*** Opening of INFORMATION ***
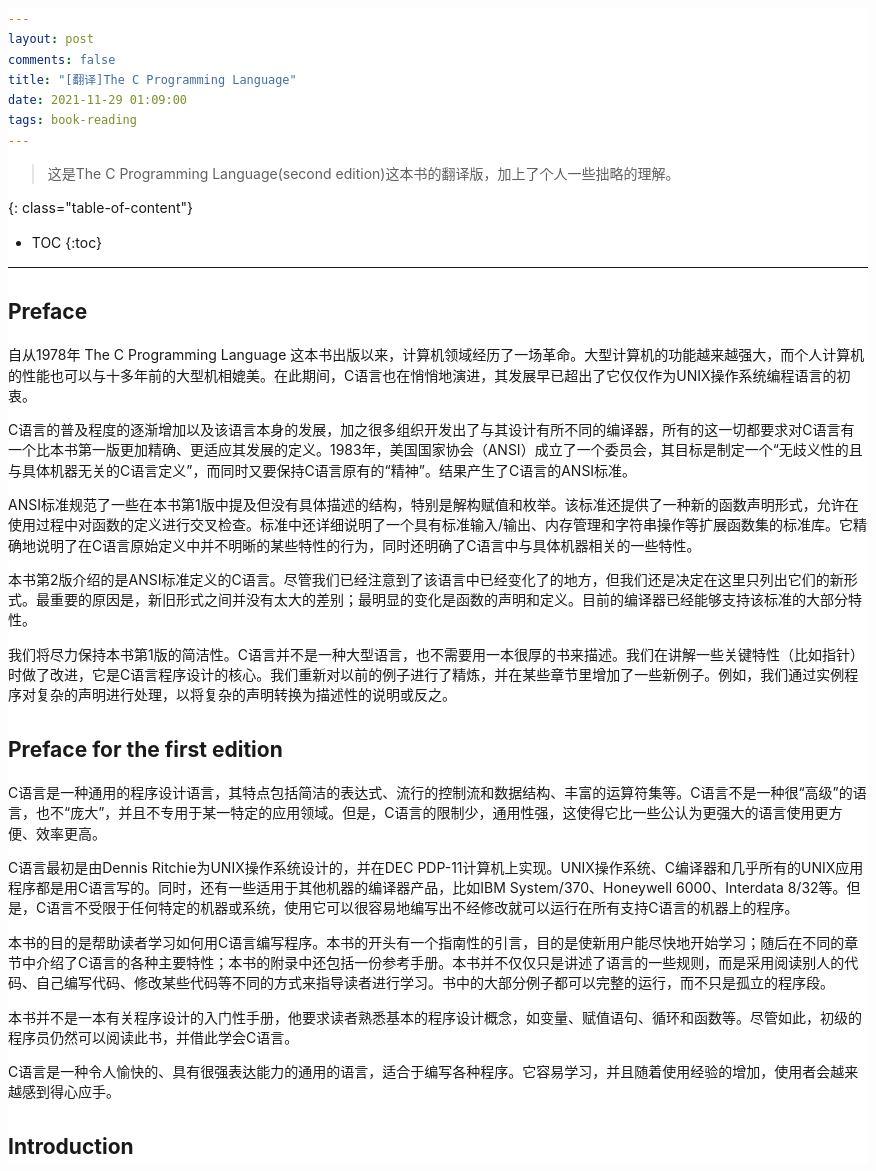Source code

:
 ```yaml
---
layout: post
comments: false
title: "[翻译]The C Programming Language"
date: 2021-11-29 01:09:00
tags: book-reading
---
```


> 这是The C Programming Language(second edition)这本书的翻译版，加上了个人一些拙略的理解。




{: class="table-of-content"}
* TOC
{:toc}

---


## Preface

自从1978年 The C Programming Language 这本书出版以来，计算机领域经历了一场革命。大型计算机的功能越来越强大，而个人计算机的性能也可以与十多年前的大型机相媲美。在此期间，C语言也在悄悄地演进，其发展早已超出了它仅仅作为UNIX操作系统编程语言的初衷。

C语言的普及程度的逐渐增加以及该语言本身的发展，加之很多组织开发出了与其设计有所不同的编译器，所有的这一切都要求对C语言有一个比本书第一版更加精确、更适应其发展的定义。1983年，美国国家协会（ANSI）成立了一个委员会，其目标是制定一个“无歧义性的且与具体机器无关的C语言定义”，而同时又要保持C语言原有的“精神”。结果产生了C语言的ANSI标准。

ANSI标准规范了一些在本书第1版中提及但没有具体描述的结构，特别是解构赋值和枚举。该标准还提供了一种新的函数声明形式，允许在使用过程中对函数的定义进行交叉检查。标准中还详细说明了一个具有标准输入/输出、内存管理和字符串操作等扩展函数集的标准库。它精确地说明了在C语言原始定义中并不明晰的某些特性的行为，同时还明确了C语言中与具体机器相关的一些特性。

本书第2版介绍的是ANSI标准定义的C语言。尽管我们已经注意到了该语言中已经变化了的地方，但我们还是决定在这里只列出它们的新形式。最重要的原因是，新旧形式之间并没有太大的差别；最明显的变化是函数的声明和定义。目前的编译器已经能够支持该标准的大部分特性。

我们将尽力保持本书第1版的简洁性。C语言并不是一种大型语言，也不需要用一本很厚的书来描述。我们在讲解一些关键特性（比如指针）时做了改进，它是C语言程序设计的核心。我们重新对以前的例子进行了精炼，并在某些章节里增加了一些新例子。例如，我们通过实例程序对复杂的声明进行处理，以将复杂的声明转换为描述性的说明或反之。

## Preface for the first edition

C语言是一种通用的程序设计语言，其特点包括简洁的表达式、流行的控制流和数据结构、丰富的运算符集等。C语言不是一种很“高级”的语言，也不“庞大”，并且不专用于某一特定的应用领域。但是，C语言的限制少，通用性强，这使得它比一些公认为更强大的语言使用更方便、效率更高。

C语言最初是由Dennis Ritchie为UNIX操作系统设计的，并在DEC PDP-11计算机上实现。UNIX操作系统、C编译器和几乎所有的UNIX应用程序都是用C语言写的。同时，还有一些适用于其他机器的编译器产品，比如IBM System/370、Honeywell 6000、Interdata 8/32等。但是，C语言不受限于任何特定的机器或系统，使用它可以很容易地编写出不经修改就可以运行在所有支持C语言的机器上的程序。

本书的目的是帮助读者学习如何用C语言编写程序。本书的开头有一个指南性的引言，目的是使新用户能尽快地开始学习；随后在不同的章节中介绍了C语言的各种主要特性；本书的附录中还包括一份参考手册。本书并不仅仅只是讲述了语言的一些规则，而是采用阅读别人的代码、自己编写代码、修改某些代码等不同的方式来指导读者进行学习。书中的大部分例子都可以完整的运行，而不只是孤立的程序段。

本书并不是一本有关程序设计的入门性手册，他要求读者熟悉基本的程序设计概念，如变量、赋值语句、循环和函数等。尽管如此，初级的程序员仍然可以阅读此书，并借此学会C语言。

C语言是一种令人愉快的、具有很强表达能力的通用的语言，适合于编写各种程序。它容易学习，并且随着使用经验的增加，使用者会越来越感到得心应手。


## Introduction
*** Close of INFORMATION ***
> [PROBLEM TO WORK ON]:
Copy only the lines in the listing that contain "Programming".

> [OUTPUT]:
title: "[翻译]The C Programming Language"
> 这是The C Programming Language(second edition)这本书的翻译版，加上了个人一些拙略的理解。
自从1978年 The C Programming Language 这本书出版以来，计算机领域经历了一场革命。大型计算机的功能越来越强大，而个人计算机的性能也可以与十多年前的大型机相媲美。在此期间，C语言也在悄悄地演进，其发展早已超出了它仅仅作为UNIX操作系统编程语言的初衷。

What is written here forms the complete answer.